Fr. Antonin Sertillanges, the great Dominican scholar and the author of the classic work “The Intellectual Life,” gives this admonishment: “love truth and its fruits of life, for yourself and for others; devote to study and to the profitable use of study, the best part of your time and your heart.”
Today, you are concluding your philosophical studies. You will study theology for four years, and then, God willing, you will be ordained priests of Jesus Christ.
But, dear sons, your philosophical studies must not end today. Your theological studies must not be a four-year project, abandoned at the conferral of your degrees. Dear sons, to be effective missionaries of Jesus Christ, your intellectual lives must be always committed to understanding the faith, the world, and the human heart. You must continue read poetry, and literature, and philosophy, and history. At seminary, you must make time for novels, and music, and art – in addition to your study of philosophy and theology.
To be effective missionaries to a world that does not understand Christ, you must know the cultural and intellectual history of our Church, and you must know the cultural and intellectual life of the world.
Again, in Redemptoris Missio, Pope St. John Paul wrote “in secularized societies, the spiritual dimension of life is being sought after as an antidote to dehumanization… The Church has an immense spiritual patrimony to offer humankind, a heritage in Christ, who called himself ‘the way, and the truth, and the life.’ . . . Here too there is an Areopagus to be evangelized.”

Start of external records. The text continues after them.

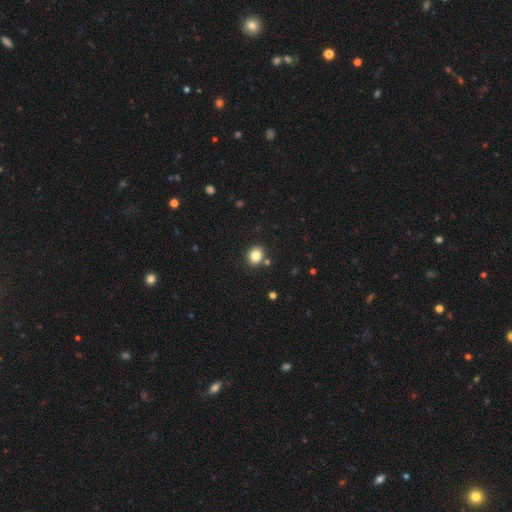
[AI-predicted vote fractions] Smooth or featured? Predicted: smooth (p=0.83). How rounded? Predicted: round (p=0.69). Merging? Predicted: none (p=0.84).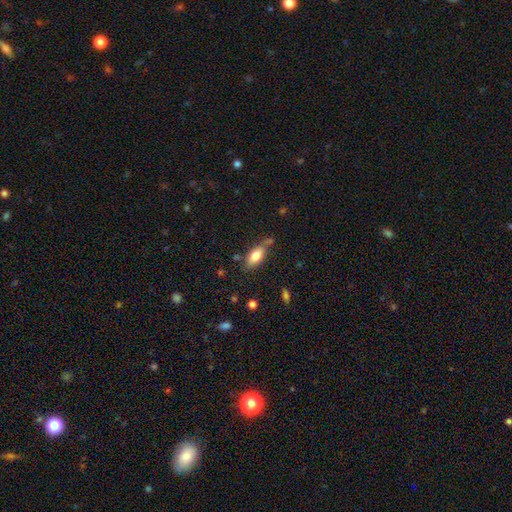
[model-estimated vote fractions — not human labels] Q: Smooth or featured?
A: smooth (76%); runner-up: featured or disk (16%)
Q: How rounded?
A: in between (85%); runner-up: cigar-shaped (12%)
Q: Merging?
A: none (67%); runner-up: minor disturbance (19%)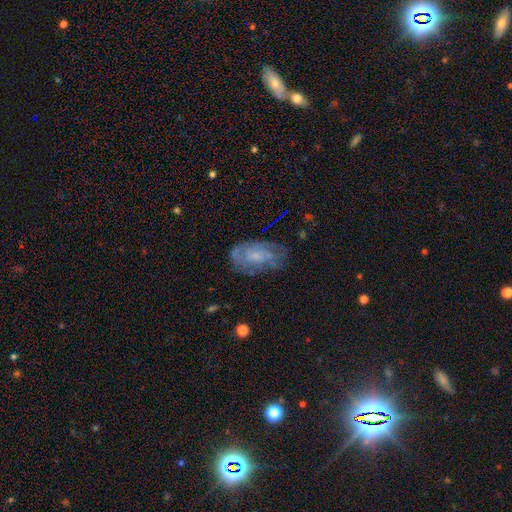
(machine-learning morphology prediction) Smooth or featured: featured or disk — 63% (smooth — 28%)
Edge-on disk: no — 95% (yes — 5%)
Bar: no — 67% (weak — 29%)
Spiral arms: yes — 72% (no — 28%)
Bulge size: small — 43% (moderate — 28%)
Merging: none — 65% (minor disturbance — 22%)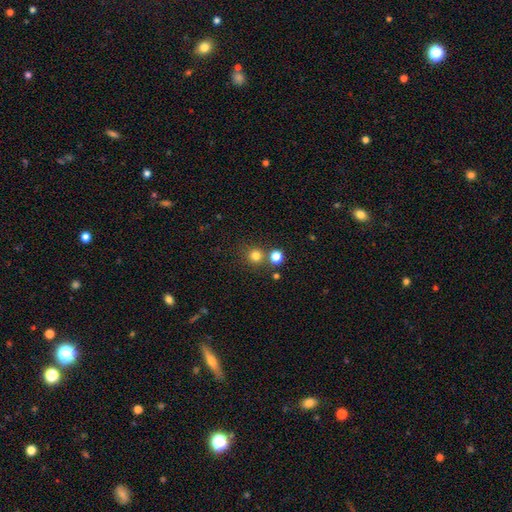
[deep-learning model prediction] Smooth or featured? smooth (77%)
How rounded? round (93%)
Merging? none (75%)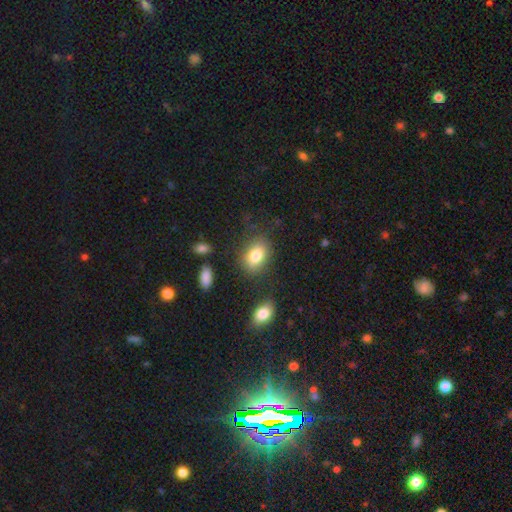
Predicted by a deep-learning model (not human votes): Smooth or featured? Predicted: smooth (p=0.80). How rounded? Predicted: in between (p=0.79). Merging? Predicted: none (p=0.78).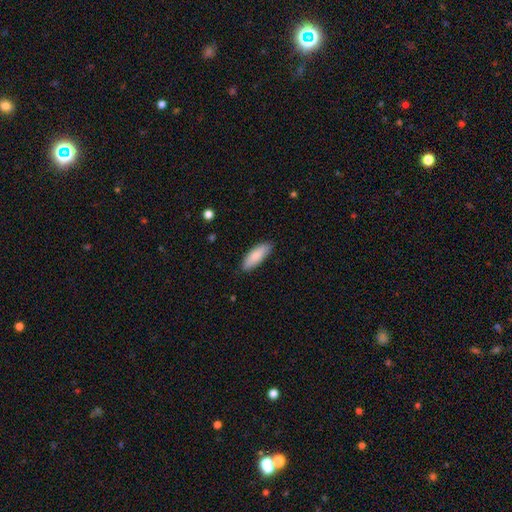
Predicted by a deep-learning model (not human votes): smooth 85%, featured or disk 9%, star or artifact 5%. Down the decision tree: how rounded — in between (63%); merging — none (84%).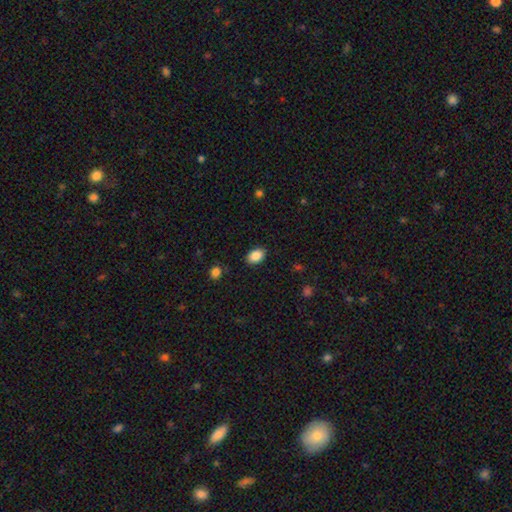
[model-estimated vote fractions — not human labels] A smooth galaxy with no disk features (87%) that is in between round and cigar-shaped (85%). Merging: none (87%).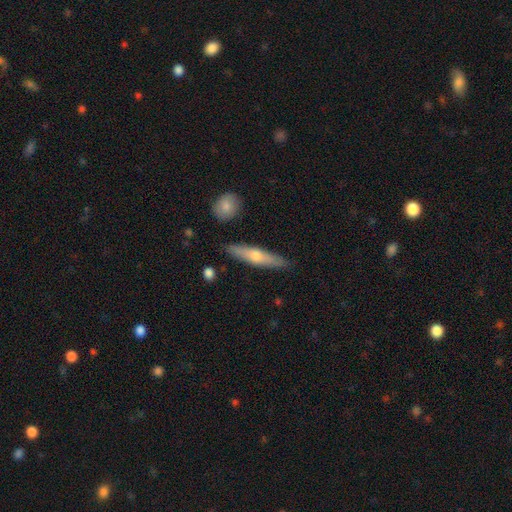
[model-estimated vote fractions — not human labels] smooth-or-featured: smooth: 51% | featured or disk: 43% | star or artifact: 6%
  how-rounded: cigar-shaped: 82% | in between: 16% | round: 2%
  merging: none: 87% | minor disturbance: 9% | merger: 2% | major disturbance: 2%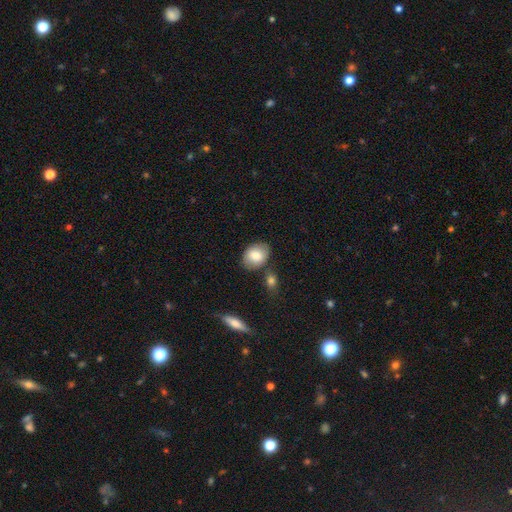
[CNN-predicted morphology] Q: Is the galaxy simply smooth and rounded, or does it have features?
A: smooth — 82%.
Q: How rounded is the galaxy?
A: in between — 69%.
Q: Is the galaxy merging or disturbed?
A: none — 71%.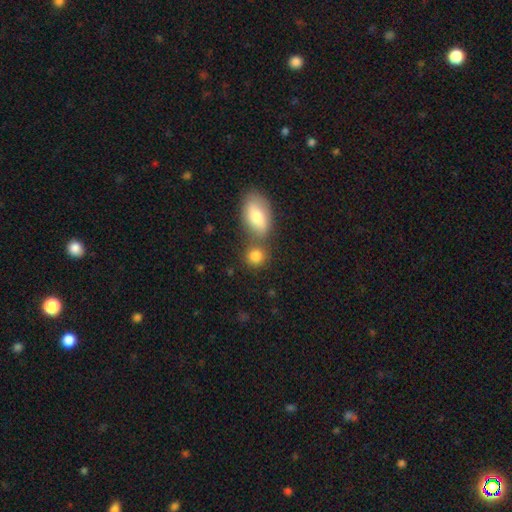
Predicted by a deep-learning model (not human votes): Smooth or featured? Predicted: smooth (p=0.83). How rounded? Predicted: round (p=0.71). Merging? Predicted: none (p=0.57).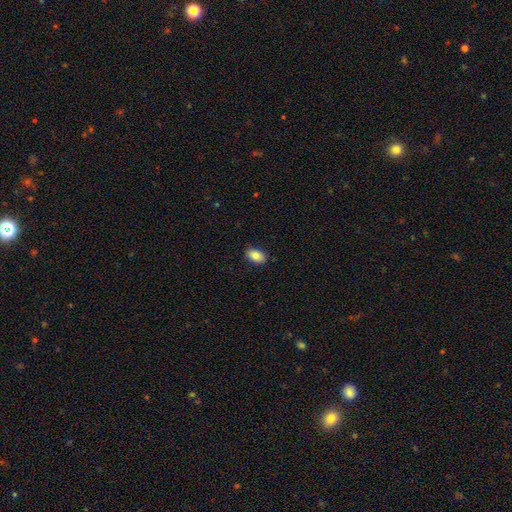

At the University of Nebraska, we are working to found a partnership between St. Gregory the Great Seminary, the Newman Center, and the University. The partnership is called the Newman Institute for Catholic Thought and Culture. Its goal is to transform students with the richness of our faith—to engender a love for what is beautiful, and to reveal what is true, and what is good. The literary imagination—the work of poetry, and music and art---reveals Christ as the true antidote to dehumanization. Form yourselves to reveal him in that way. Know and love what is beautiful, and reveal it to men and women dulled and beaten down by a culture of utility, hopelessness, and ugliness.
The Church has a rich heritage in Jesus Christ, the Way, the Truth, and the Life. You are “set apart” to reveal this heritage, in the person of Christ to the world. To do so, you must be apart from the world, and yet you must know it, and engage with it. You must be disciples and missionaries. Your holiness is found in helping others to holiness.
Today, as we celebrate the Votive Mass of the Blessed Virgin Mary, Our Lady Seat of Wisdom, Sede Sapientiae, may she who fosters the holiness in the world by revealing Jesus Christ, intercede for you, and inspire you, as you reveal Christ in the Areopagus of the modern world.